The package for 720 Switchblade 300 anti-armour and anti-personnel loitering munitions comes with 35 fly-to-buy All-Up Rounds (AURs). 101 fire control systems (FCS), spares packs, operator and maintenance training, and other support for an estimated cost of $A89.9 million.

The Switchblade 300 and the larger Switchblade 600 has seen action in Ukraine, having been sent by the US as part of a wide variety of systems for the Ukrainians to resist the Russian invasion.

Meanwhile the approval for the 291 Altius 600Ms include extensible warheads and electro-optical/infrared (EO/IR) camera, inert training UAVs, the dedicated Pneumatic Integrated Launch Systems (PILS), ground control systems, and associated training, spares and support for an estimated value of $A448.2m.

Anudril says the Altius 600M family “delivers best-in-class loitering time and range, while leveraging autonomy to execute collaborative teaming and coordinated strikes”, adding that it is designed to accommodate multiple seeker and warhead options while doubling the loitering time and range of current market offerings.
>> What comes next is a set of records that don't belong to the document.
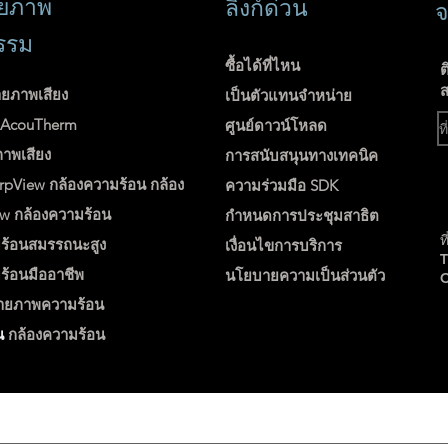
่ายภาพ
ลิงก์ด่วน
จ
รรม
ซื้อได้ที่ไหน
ต
ส
ายภาพเสียง
เป็นตัวแทนจำหน่าย
ง AcouTherm
ศูนย์ดาวน์โหลด
ภาพเสียง
การสนับสนุนทางเทคนิค
rpView
กล้องความร้อน
กล้อง
ความร่วมมือ SDK
ew
กล้องความร้อน
กำหนดการประชุมสาธิต
ท
ร้อนสมรรถนะสูง
เงื่อนไขการบริการ
ร้อนมืออาชีพ
นโยบายความเป็นส่วนตัว
่ายภาพความร้อน
น
กล้องความร้อน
The sale of loitering munitions to Taiwan is in line with the island’s efforts in recent years to develop an asymmetric defence capability against China, which has refused to renounce the possible use of force to take back the island.

China’s massive military modernisation efforts has also seen the numerically superior People’s Liberation Army (PLA) increasingly also matching - or even surpassing = Taiwan’s qualitative advantage.

This has left the island scrambling to devise a new strategy to deter a Chinese invasion, with an asymmetric defence seen as a key to enabling it to blunt a PLA invasion, although efforts to acquire capabilities have been stymied by many countries wary of selling arms to the island for fear of antagonising China.

The US is a notable exception, with the Taiwan Relations Act passed by Congress obligating US governments to sell weapons necessary for Taiwan’s self-defence.

The DSCA has earlier announced approval for Taiwan to acquire a package estimated to be worth $A119.5m of “non-standard spare and repair parts, components, consumables, and accessories” for the Republic of China Air Force (ROCAF) fleet of Lockheed-Martin F-16 Fighting Falcon multi-role aircraft.

Taiwan’s fleet of over 140 F-16s have been upgraded extensively in recent years, with the island also due to take delivery of 66 new-build F-16s in the coming years.